Is our new energy policy good enough?
Cabinet has just endorsed a flagship Energy Ministry project. The Solar Park project is to be located in Upington, Northern Cape, and the envisaged energy hub is being modelled along the lines of an industrial development zone without a harbour. The estimated costs are in the region of R150 billion. When completed and within ten years, the Solar Park, which may well be a public-private partnership, will provide 5 gigawatts (5 000 megawatts) of solar power to the national grid. Conceived as a high technology electricity generation project, the Solar Park project will provide long-term employment opportunities to many citizens of the Northern Cape. It will also pave the way for further partnerships that will form part of the Department of Energy’s Integrated Resource Plan 2010 and its Integrated Energy Programme.
As the new energy policy direction begins to find traction, it is the role of civil society, political and business organisations to raise the level of information and comprehension about this key delivery area.
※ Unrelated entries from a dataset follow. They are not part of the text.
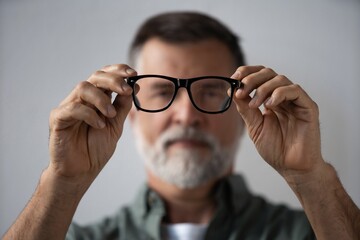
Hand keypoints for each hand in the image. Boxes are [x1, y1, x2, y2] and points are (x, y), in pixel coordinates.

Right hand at [48, 64, 135, 184]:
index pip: (105, 76)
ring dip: (102, 99)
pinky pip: (72, 108)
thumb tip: (134, 86)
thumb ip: (122, 107)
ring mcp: (68, 107)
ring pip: (83, 87)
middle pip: (95, 77)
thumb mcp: (115, 125)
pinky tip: (99, 125)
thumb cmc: (96, 148)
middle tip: (127, 90)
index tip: (134, 74)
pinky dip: (89, 114)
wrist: (81, 171)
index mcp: (96, 99)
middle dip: (114, 80)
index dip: (118, 71)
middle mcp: (82, 99)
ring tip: (111, 115)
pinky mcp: (58, 119)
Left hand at [232, 66, 323, 176]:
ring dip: (263, 88)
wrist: (291, 167)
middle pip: (268, 73)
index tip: (234, 78)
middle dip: (252, 79)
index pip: (260, 76)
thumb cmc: (275, 149)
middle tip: (241, 90)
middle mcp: (283, 97)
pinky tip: (269, 105)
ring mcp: (296, 101)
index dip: (247, 73)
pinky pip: (295, 91)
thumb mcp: (254, 126)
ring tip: (254, 104)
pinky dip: (279, 93)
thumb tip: (233, 90)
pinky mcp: (308, 107)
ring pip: (280, 79)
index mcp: (271, 100)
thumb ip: (245, 108)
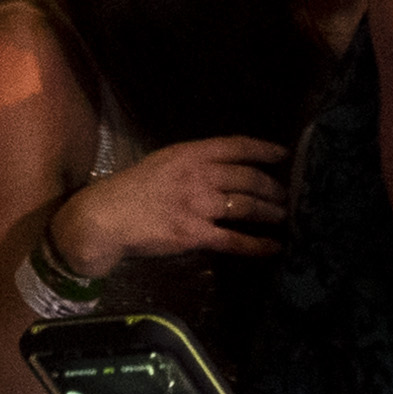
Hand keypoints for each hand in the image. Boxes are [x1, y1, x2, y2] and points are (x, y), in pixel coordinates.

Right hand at [50, 131, 291, 274]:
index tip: (283, 155)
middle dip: (272, 187)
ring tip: (283, 216)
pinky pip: (234, 239)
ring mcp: (199, 205)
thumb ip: (192, 163)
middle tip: (286, 194)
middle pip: (248, 178)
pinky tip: (273, 247)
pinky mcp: (195, 234)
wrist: (106, 218)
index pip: (236, 146)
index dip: (264, 150)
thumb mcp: (162, 161)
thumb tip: (221, 169)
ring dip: (270, 212)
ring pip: (247, 206)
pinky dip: (257, 244)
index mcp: (190, 153)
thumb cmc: (131, 189)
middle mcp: (199, 176)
The starting point is that the future of energy supply concerns all of South Africa’s people. The Helen Suzman Foundation is one such organisation that is strategically positioned to bridge the gap between political decision makers and the wider community. On September 28, the Foundation will be holding a Roundtable discussion and hosting Minister Peters, Clinton Foundation Climate Change Initiative chief Ira Magaziner, Business Leadership SA chair, Bobby Godsell and Independent energy analyst Hilton Trollip at a Roundtable in Johannesburg. The Roundtable will be attended by a wide range of stakeholders in the energy industry and is open to the public. This event underscores the Foundation’s belief that it is crucial for channels of information concerning South Africa’s energy planning and development, to be created and sustained in the interests of the well being of all who live in this country, as well as in the region.